A Whitehorse man whose rent wasn’t fully covered by social assistance over the summer says he’s now in limbo after receiving an eviction notice from his superintendent.
Ted Shepherd, 59, says he’s lived in a unit in an apartment building at 502 Wheeler St. in downtown Whitehorse for the past five years. But this August, Shepherd said, building superintendent Butch Dupont handed him a letter saying his tenancy was being terminated and that he must be out of his apartment by Oct. 31.
According to Shepherd, the eviction is the result of being $32 short in rent every month since May, leaving him with a total of $160 owing. The shortage occurred because social assistance clients receive smaller payments in the warmer months, when utility and fuel costs are assumed to be lower. However, Shepherd says his monthly rent stays at $950 year-round but he only receives $918 from social assistance per month from May to September.
“It has been an issue before,” Shepherd told the News in an interview Oct. 11. “I suppose … they expect me to take money, that $32, out of the money I’m supposed to live on and add that to what they’ve reduced my rent to.”
While he’s paid the difference out of pocket in previous years, Shepherd said this year he thought it wasn’t fair and didn’t pay, even after Dupont sent him a letter dated June 2 notifying him of what he owed.
“This year, I thought, well, you know, ‘This is not the correct policy. This is not correct legislation,’” he said. “You’re taking money out of me, that I’m supposed to live on, you know, that’s below the poverty line.”
Health and Social Services spokesperson Pat Living said she couldn’t comment on specific cases, but said social assistance allowances for fuel and utilities are regularly adjusted based on the season.
“This is not new, it happens every year, and our clients are fully aware of this and if they have given us permission, we can can advise their landlords of this as well,” Living said, adding that the allotted amounts are set out in regulations and can’t be simply changed.
“One of the things we will do is we will work with clients (to) either plan for the decrease so they can cover the difference in rent or we can also work with them to cover this difference but with an agreement to repay for those individuals’ rents that may be all-inclusive.”
Shepherd said he asked Health and Social Services for additional funding to cover the difference, but, in a letter dated July 6, a social worker with the income support unit told him his request had been declined.
“I encourage you to continue (to) work collaboratively with me with your monthly budgeting and any other methods to gain self-sufficiency,” the letter concluded.
Shepherd said Dupont gave him the eviction notice Aug. 30, which states that Shepherd is being given two months’ notice “because you are in breach of your tenancy agreement.”
However, the notice, which Shepherd showed the News, is dated Aug. 3, which Shepherd said became an issue when he tried to file a dispute with the Yukon Residential Tenancies Office.

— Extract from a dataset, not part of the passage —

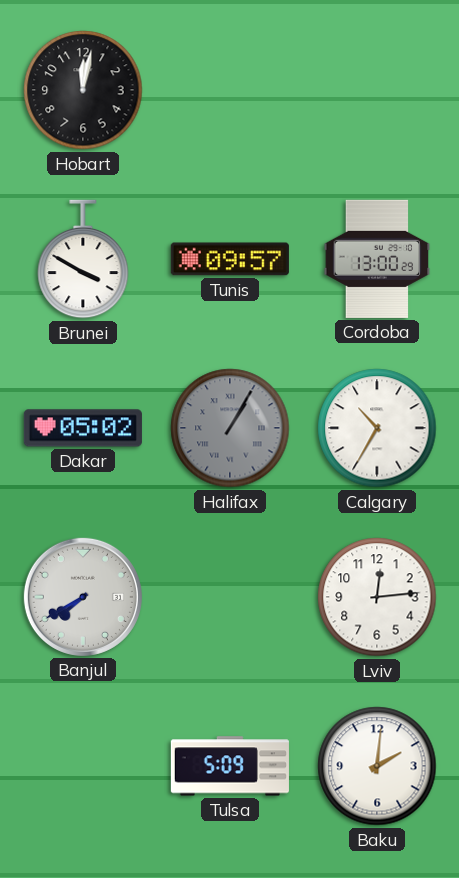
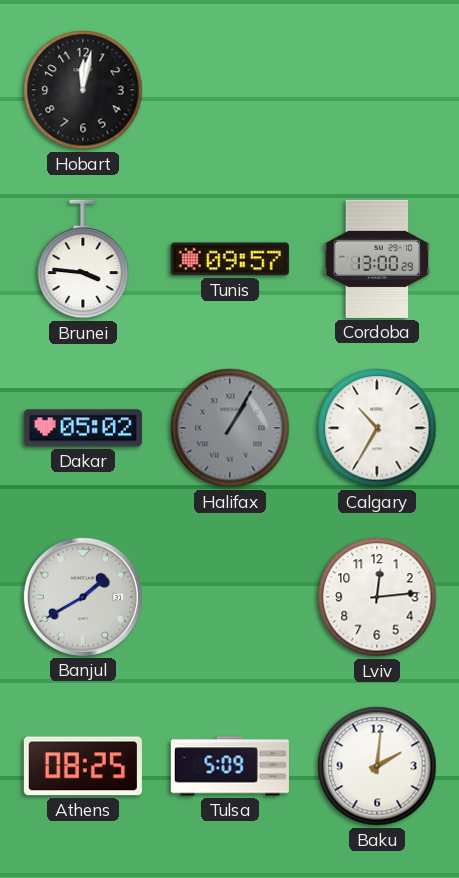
Brunei: 3:50 -> 3:46
Banjul: 7:40 -> 1:40
Athens: none -> 08:25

The office, he said, told him that based on the date on the notice, the 10-day window tenants have to file an application had long passed. The decision was reiterated in a letter from the office dated Sept. 12.
“I’m saying, ‘No one in their right mind is going to wait around for 27 days or over 30 days to bring this to your attention,’ but they refused to do anything about it,” Shepherd said.
According to Shepherd, Health and Social Services finally relented and agreed to pay the outstanding $160 on the condition he enter a repayment plan, which he agreed to do. By then, though, Shepherd said Dupont refused to go back on the eviction, telling Shepherd’s social worker he felt “disrespected” because several agencies Shepherd had called for help had, in turn, called Dupont about the situation.
The News reached out to Dupont on Oct. 11 for comment.
“There’s nothing for me to say to you, OK? I mean, I’m allowed to give eviction notices, OK? Thank you very much,” he said before hanging up the phone.
Shepherd said the situation has increased his anxiety and made him feel helpless.
“As it is, unless something happens on my behalf real quick, I’m supposed to pack up all my belongings, move to a hotel,” he said, adding that his social worker said his options now were to be placed in a home with six other tenants, “in a home with an elder” or in a room at the River View Hotel.
Yukon NDP Leader Liz Hanson, who is also MLA for Whitehorse Centre, said he’s had “daily contact” with Shepherd about his housing situation and has been working with him for “quite a number of years,” with correspondence about housing concerns dating back to at least 2014. His situation is not unique, she said.
“The government has created an untenable situation for not only Mr. Shepherd but other people who are also (on) long-term social assistance…. We can’t do much about that because we’re not social workers,” Hanson said, adding she’s largely limited to trying to talk to public ministers.
“If the government wants to pay $1,100 a month for a crummy hotel room, that’s what they’ll be doing, because they have refused to owe the difference of $32 a month…. If you ask me, it’s unfathomable.”